Let me begin with “I loved this film, and I can’t think of a thing that would improve it.” From the acting to the storyline to the music to the pacing and the cinematography ~ all facets of “Can You Ever Forgive Me?” worked to warm the heart to these flawed characters. And characters they are. Melissa McCarthy is Oscar-worthy as real-life author Lee Israel. And Richard Grant is brilliant and equally award-worthy as Jack Hock ( his name, he reminds us  rhymes with “cock” ), Lee’s seemingly insouciant partner in crime.

Marielle Heller directs and Amy Nauiokas is the producer. Women power to be sure! Cinematographer Brandon Trust gives us a 1990’s upper West New-York neighborhood before gentrification. Writers Nicole Holofcener and Jeff Whitty round out the superb contributors to a film about a dissatisfied New York writer, who though she wrote her way to the New York Times Best Seller’s list, could not secure an advance to complete a Fanny Brice bio. she wished to write.
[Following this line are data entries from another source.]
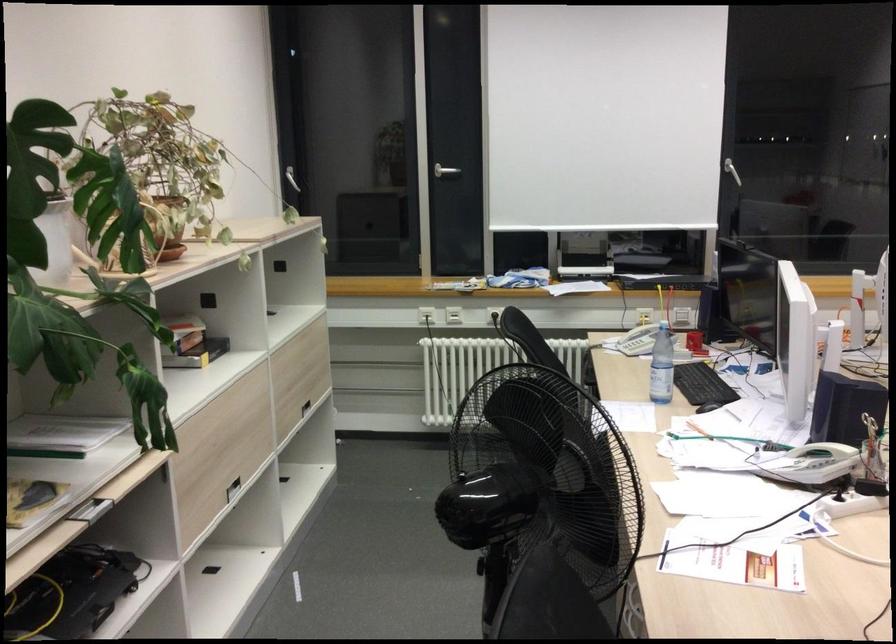
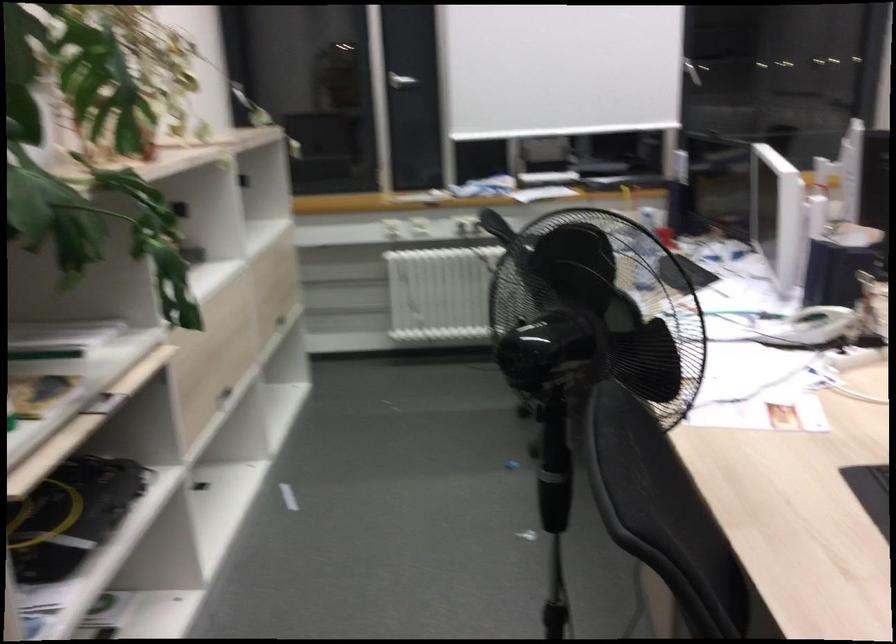
Question: I am providing you with two images of the same scene from different viewpoints. Please identify which objects are invisible in image2.

Choices:
 (A) blue filter housing
 (B) white telephone handset
 (C) drawer handle
 (D) stack of books

Answer: (D)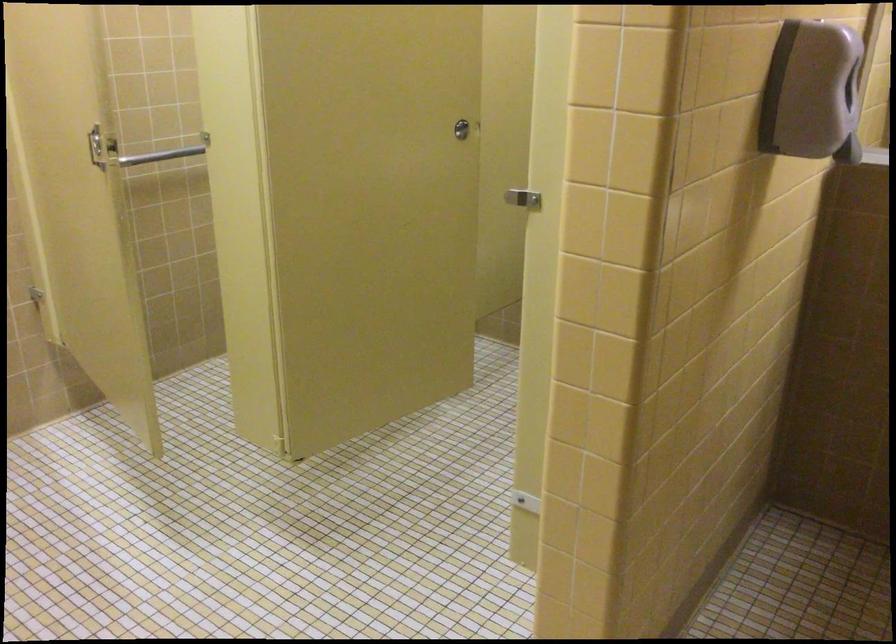
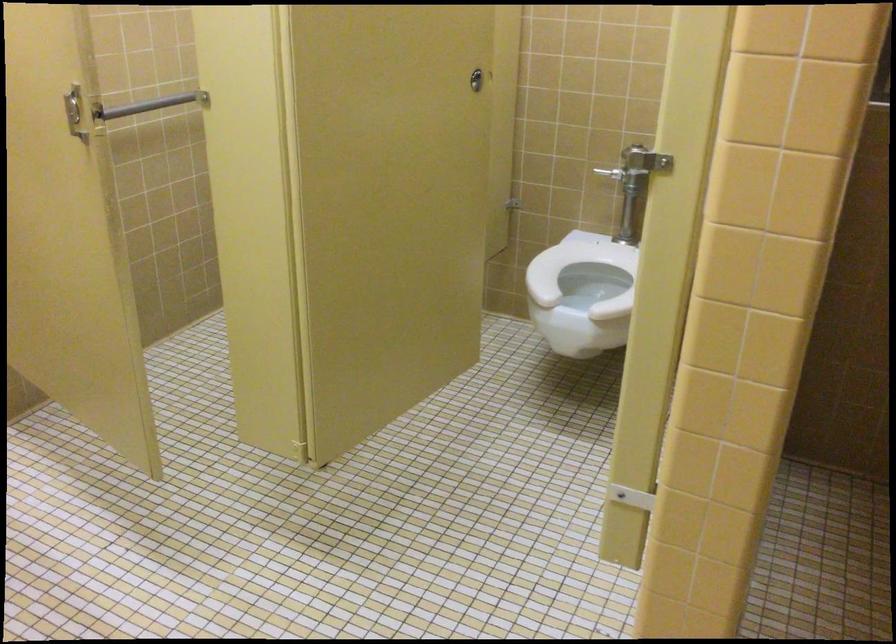
In the second image, find the point that corresponds to [521,204] in the first image.

(644, 160)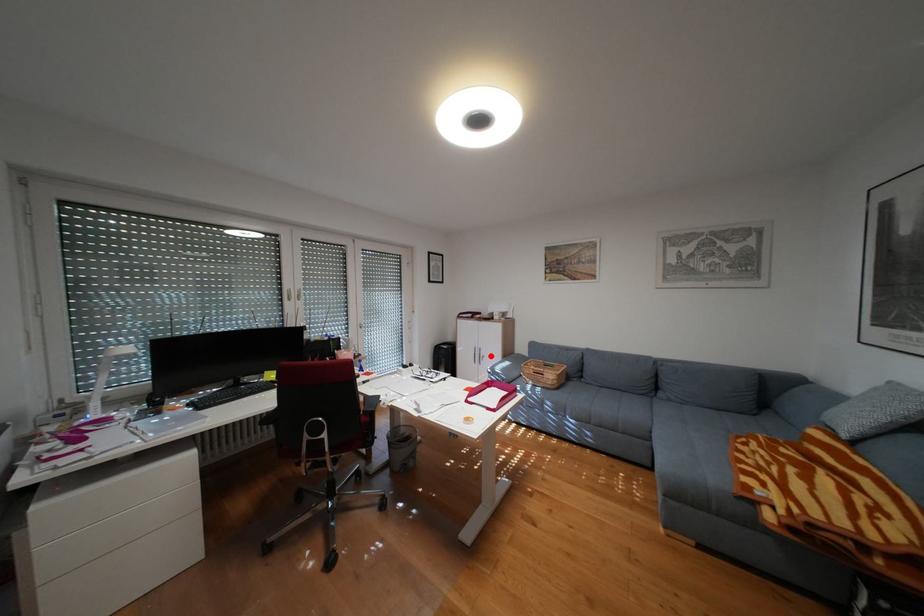
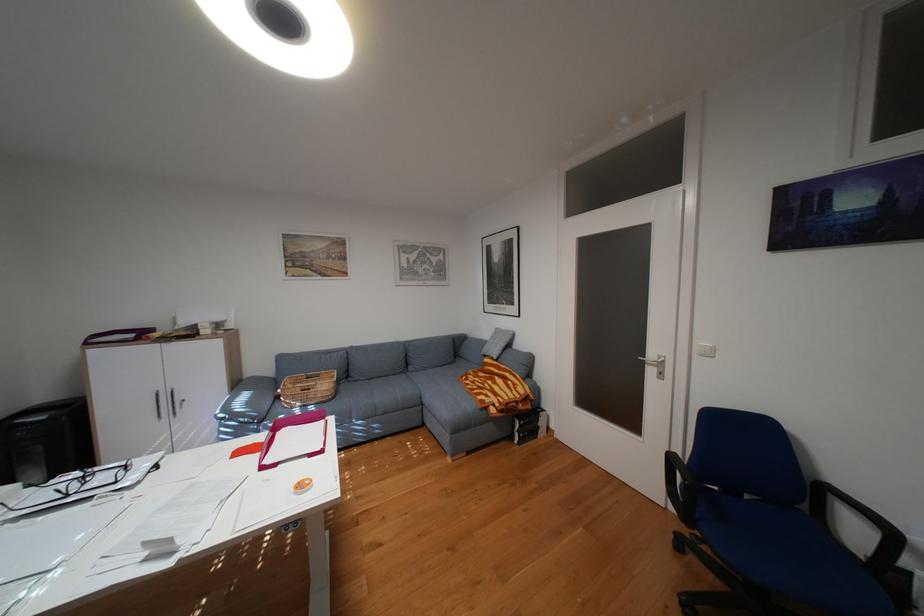
The point at the highlighted location is marked in the first image. Where is the corresponding point in the second image?

(180, 403)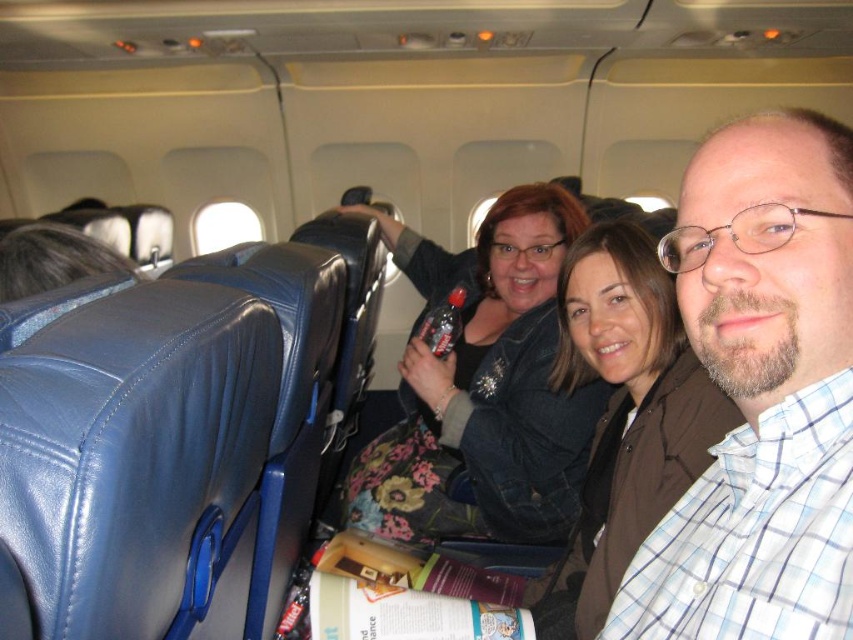
You are a flight attendant checking seat belts. You see the plaid shirt at center and the brown leather jacket at center. Which one is closer to the aisle?

The plaid shirt at center and brown leather jacket at center are 15.53 inches apart, but the description does not specify which is closer to the aisle. Therefore, I cannot determine which is closer based on the provided information.

You are sitting in the airplane cabin and want to reach two points in the scene. The first point is point (440,529) and the second is point (595,358). Which point is closer to you?

Point (440,529) is closer to you because it is further to the camera than point (595,358).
Retaining her fame was hard, and her NYT ‘s best seller is seen reduced by seventy-five percent and languishing on a bookseller’s sale table.

Now, almost penniless, Lee drinks and grumbles. Her surly “fuck-offs” alienate her from her agent, played with just the right caring frustration by Jane Curtin. 
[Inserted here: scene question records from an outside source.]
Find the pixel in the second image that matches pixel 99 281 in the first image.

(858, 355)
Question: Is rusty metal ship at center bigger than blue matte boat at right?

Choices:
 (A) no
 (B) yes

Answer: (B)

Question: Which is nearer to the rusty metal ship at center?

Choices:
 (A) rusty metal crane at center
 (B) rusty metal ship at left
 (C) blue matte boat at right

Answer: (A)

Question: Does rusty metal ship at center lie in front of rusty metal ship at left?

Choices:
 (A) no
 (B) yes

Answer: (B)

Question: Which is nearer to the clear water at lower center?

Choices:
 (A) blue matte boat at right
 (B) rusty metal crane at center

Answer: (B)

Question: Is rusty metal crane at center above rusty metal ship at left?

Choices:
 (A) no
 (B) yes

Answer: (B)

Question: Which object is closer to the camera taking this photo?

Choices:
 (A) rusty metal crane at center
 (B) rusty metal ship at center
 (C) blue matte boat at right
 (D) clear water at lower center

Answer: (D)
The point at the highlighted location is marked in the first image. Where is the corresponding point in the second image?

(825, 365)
Since her rise with her biography of Dorothy Kilgallen, Lee is now reduced to loving a cat that doesn’t reciprocate and scamming a coat checker to stay warm. Even her long-time  vet is asking for cash up front. Her down and almost out status, gives us a chance to meet the super of her apartment building and see Lee’s kinder side. McCarthy is wonderful at capturing myriad emotions with just the look of an eye or a lip pulled more tightly.
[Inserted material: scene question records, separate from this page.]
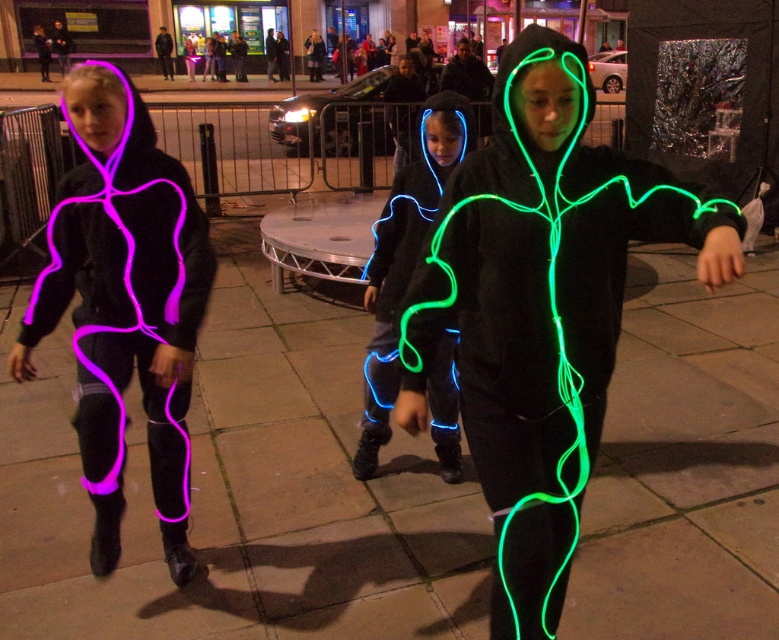
Does green neon lines at center appear under matte black hoodie at left?

Yes, green neon lines at center is below matte black hoodie at left.

Between green neon lines at center and matte black hoodie at left, which one appears on the left side from the viewer's perspective?

Positioned to the left is matte black hoodie at left.

Does point (520, 74) come closer to viewer compared to point (147, 152)?

Yes, point (520, 74) is closer to viewer.

I want to click on green neon lines at center, so click(x=541, y=307).

Can you confirm if slate stone pavement at center is positioned above neon blue fabric at center?

Actually, slate stone pavement at center is below neon blue fabric at center.

Consider the image. Does slate stone pavement at center lie in front of neon blue fabric at center?

Yes, slate stone pavement at center is in front of neon blue fabric at center.

You are a GUI agent. You are given a task and a screenshot of the screen. Output one action in this format:
    pyautogui.click(x=<x>, y=<y>)
    Task: Click on the slate stone pavement at center
    This screenshot has width=779, height=640.
    Given the screenshot: What is the action you would take?
    (242, 490)

Measure the distance from slate stone pavement at center to green neon lines at center.

slate stone pavement at center and green neon lines at center are 1.43 meters apart from each other.

Is slate stone pavement at center further to camera compared to green neon lines at center?

Yes.

Is point (67, 500) closer to camera compared to point (637, 227)?

No, it is behind (637, 227).

The height and width of the screenshot is (640, 779). I want to click on slate stone pavement at center, so click(242, 490).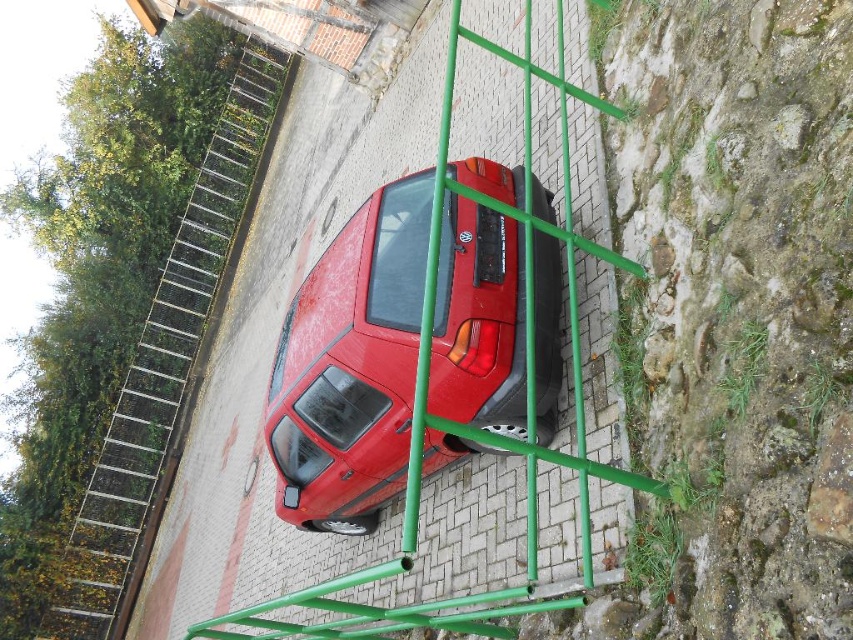
Does glossy red car at center appear under green metal ladder at center?

No, glossy red car at center is not below green metal ladder at center.

Is point (503, 262) farther from viewer compared to point (416, 524)?

Yes, it is behind point (416, 524).

In order to click on glossy red car at center in this screenshot , I will do `click(351, 365)`.

Who is positioned more to the right, glossy red car at center or metallic silver ladder at upper left?

Positioned to the right is glossy red car at center.

This screenshot has height=640, width=853. Describe the element at coordinates (351, 365) in the screenshot. I see `glossy red car at center` at that location.

The width and height of the screenshot is (853, 640). I want to click on glossy red car at center, so click(x=351, y=365).

What do you see at coordinates (462, 420) in the screenshot?
I see `green metal ladder at center` at bounding box center [462, 420].

Can you confirm if green metal ladder at center is positioned below metallic silver ladder at upper left?

Yes.

Which is behind, point (523, 93) or point (229, 200)?

The point (229, 200) is more distant.

The width and height of the screenshot is (853, 640). In order to click on green metal ladder at center in this screenshot , I will do `click(462, 420)`.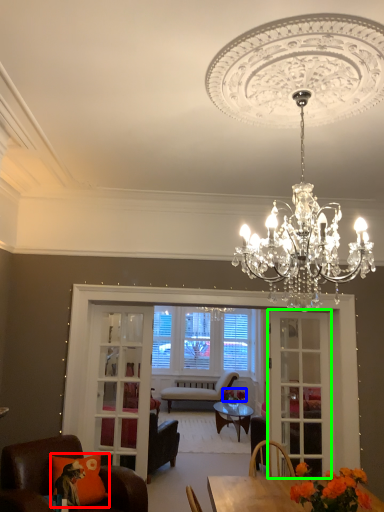
Question: Which is nearer to the pillow (highlighted by a red box)? flower (highlighted by a blue box) or screen door (highlighted by a green box).

Choices:
 (A) flower
 (B) screen door

Answer: (B)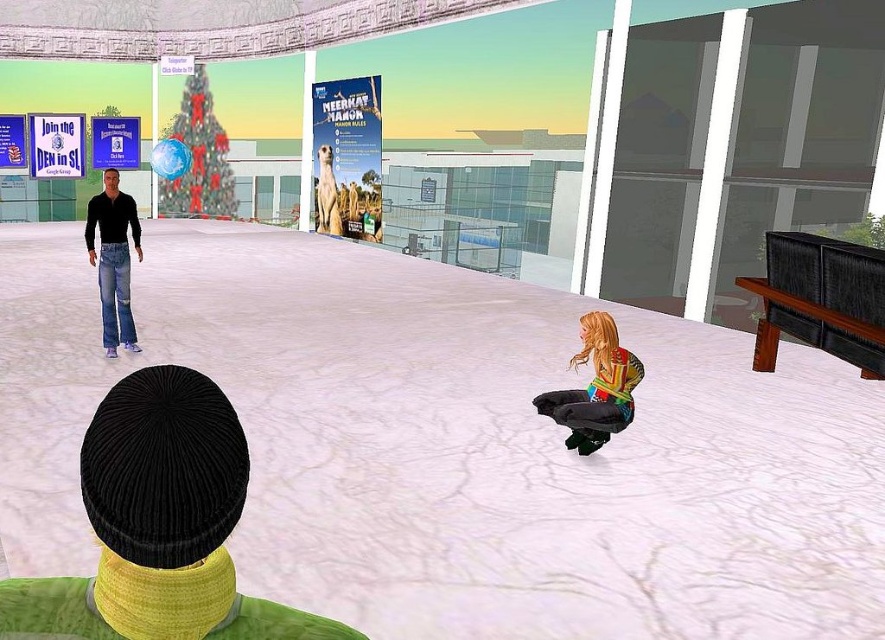
Question: Can you confirm if white textured ice at center is bigger than denim jeans at left?

Choices:
 (A) yes
 (B) no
The screenplay allows its viewers to read between the lines. Lee is observant, but judgmental. She is lonely, but stand-offish. She is witty, but a “mean girl”. She is unlikeable, but we understand and forgive her. The film’s title is  also the title of Lee’s own memoir which she borrowed from an invented quip she gave Dorothy Parker after supposed drunken behavior. You see, Lee has been forging addendum to literary figures’ prized memorabilia. We learn , along with Lee, how profitable selling to collectors can be, especially if the artifacts are embellished. 

One such Lee Israel add-on actually made it into Noel Coward’s biography. Julie Andrews was fraudently said to be “ quite attractive since she dealt with a monstrous English overbite.” 

Enter Richard Grant, Dolly Wells, Anna Smith, Stephen Spinella, and Ben Falcone ( McCarthy’s actual husband ) to add to one of the best supporting casts seen in film this year. No character study is complete without the insight of friends and foes. While Lee is peddling her spiced-up forgeries, one lonely bookstore owner shows an intellectual and a romantic interest in Lee. Lee apologizes, but declines: “ I’m not good at social clues.”

Later, we meet Lee’s former girlfriend, Elaine, ( Anna Smith ). Elaine gives us her backstory of  being exhausted talking Lee off the ledge. She talks like someone who has had hours of therapy herself. Elaine tells Lee that she tried, but Lee was too self- involved, too miserable, and too trust adverse. Lee’s lawyer ( Spinella) is equally honest and forthright, but his kindly touch is abraded in familiar fashion. It is only Jack whose friendship lasts, and he  agrees to let Lee write about their literary crimes. “ Make me with perfect skin, and don’t make me sound stupid,” he jokes. 

“Can You Ever Forgive Me?” is well-paced and uses music to wonderful effect. “ Oh, What A Hit We Made!”  both speaks for Lee and Richard, and for the film itself. When Israel states that “ she was a better Dorothy Parker than Dorothy Parker”, moviegoers will agree with her caustic wit and remember the pain that called it forth. Kudos all.